A literatura ensina-nos com segurança que administrações desta natureza são menos eficientes, mais propensas à mercantilização dos interesses e sobretudo, dada a rotatividade e o timing pressionante de uma legislatura, pouco propensas a uma visão de longo prazo, compatível com a espessura do tempo. Lapuente Giné fala de incentivos negativos para uma boa performance institucional, em gente sem tempo para aprofundar o conhecimento sobre a situação sob a sua tutela (admitindo bondosamente que toda esta gente seria disso capaz). Mas também de incentivos negativos para quem, em posições inferiores e sem relação com as máquinas partidárias, vê o seu sentido de serviço público adulterado por ruídos arrivistas.

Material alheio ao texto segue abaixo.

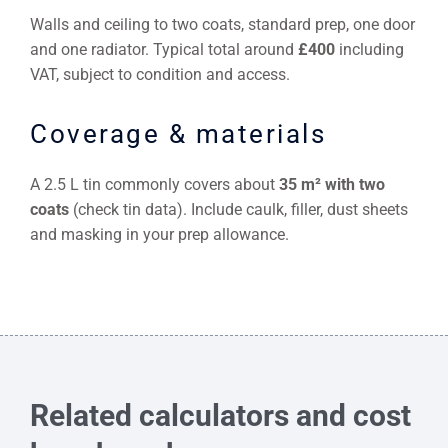
Walls and ceiling to two coats, standard prep, one door
and one radiator. Typical total around
£400
including
VAT, subject to condition and access.
Coverage & materials
A 2.5 L tin commonly covers about
35 m² with two
coats
(check tin data). Include caulk, filler, dust sheets
and masking in your prep allowance.
Related calculators and cost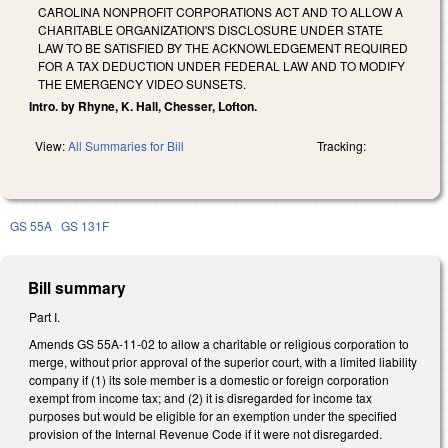
CAROLINA NONPROFIT CORPORATIONS ACT AND TO ALLOW A
CHARITABLE ORGANIZATION'S DISCLOSURE UNDER STATE
LAW TO BE SATISFIED BY THE ACKNOWLEDGEMENT REQUIRED
FOR A TAX DEDUCTION UNDER FEDERAL LAW AND TO MODIFY
THE EMERGENCY VIDEO SUNSETS.
Intro. by Rhyne, K. Hall, Chesser, Lofton.
View:
All Summaries for Bill
Tracking:
GS 55A
GS 131F
Bill summary
Part I.
Amends GS 55A-11-02 to allow a charitable or religious corporation to
merge, without prior approval of the superior court, with a limited liability
company if (1) its sole member is a domestic or foreign corporation
exempt from income tax; and (2) it is disregarded for income tax
purposes but would be eligible for an exemption under the specified
provision of the Internal Revenue Code if it were not disregarded.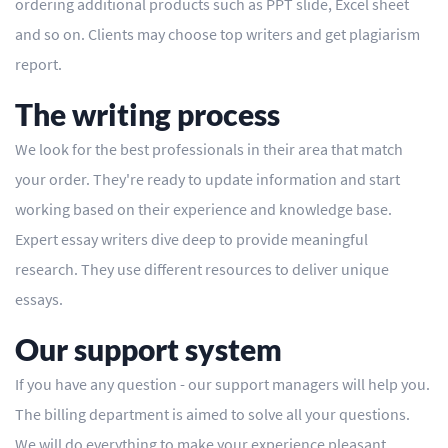
ordering additional products such as PPT slide, Excel sheet
and so on. Clients may choose top writers and get plagiarism
report.
The writing process
We look for the best professionals in their area that match
your order. They're ready to update information and start
working based on their experience and knowledge base.
Expert essay writers dive deep to provide meaningful
research. They use different resources to deliver unique
essays.
Our support system
If you have any question - our support managers will help you.
The billing department is aimed to solve all your questions.
We will do everything to make your experience pleasant.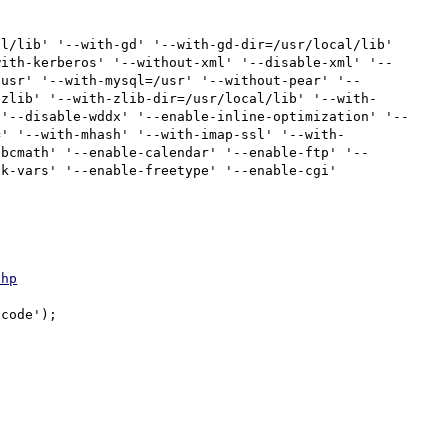
l/lib' '--with-gd' '--with-gd-dir=/usr/local/lib' 
with-kerberos' '--without-xml' '--disable-xml' '--
/usr' '--with-mysql=/usr' '--without-pear' '--
-zlib' '--with-zlib-dir=/usr/local/lib' '--with-
 '--disable-wddx' '--enable-inline-optimization' '--
=' '--with-mhash' '--with-imap-ssl' '--with-
-bcmath' '--enable-calendar' '--enable-ftp' '--
k-vars' '--enable-freetype' '--enable-cgi'

php
code');
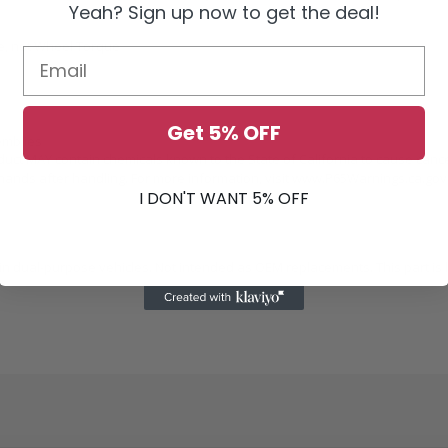
Yeah? Sign up now to get the deal!
ue, not Wheel Torque
Get 5% OFF
emblies
duct MAY contain chemicals known to the State of California to cause canc
ands after handling. For more information, visit
www.P65Warnings.ca.gov
I DON'T WANT 5% OFF
 dual-purpose vehicles. Not intended as OEM replacements. This part is b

Nesta perspetiva, a situação portuguesa não se diferencia sensivelmente da espanhola. Haverá apenas a particularidade da decisão portuguesa de profissionalizar grande parte da gestão dos Fundos Estruturais fora dos mecanismos de funcionamento normal das administrações públicas ter agravado tudo isto e ter contribuído para o esvaziamento de inteligência de um grande número de serviços públicos.
Mas a perspetiva de Lapuente Giné vai mais longe e admite a relação inversa. Ou seja, para além de haver demasiada política na administração, haverá também, em Espanha, demasiados funcionários na política. Baseando-se em evidências de composição do atual governo PP em funções, fala de uma espécie de prémios a altos funcionários que transitam para a carreira política, não limitando as condições dessa transição e não impondo custos a um regresso eventual à carreira pública: “em Espanha, não existe melhor plataforma para entrar na profissionalização da política do que ser funcionário”.
Nesta segunda dimensão, a extensão da tese à situação portuguesa é mais precária, carecendo mesmo de evidências seguras para a poder confirmar. A minha explicação é a seguinte: a degradação da administração pública observada em Portugal limita fortemente essa possibilidade. A composição dos governos reflete mais a influência do setor privado, sobretudo daquele que tem poder para capturar o Estado.
De qualquer modo, estamos perante um problema clássico de formação de elites, fortemente depauperada em Portugal. Elites para a administração pública e elites para protagonizar a profissionalização da política, cujas carreiras deveriam estar mais fortemente separadas.
A afirmação derradeira de Lapuente Giné é forte e marcadamente espanhola: “No es política lo que sobra en España, sino corporativismo”. Elementos relevantes para ir compreendendo os modelos de governação cá para as bandas do sul.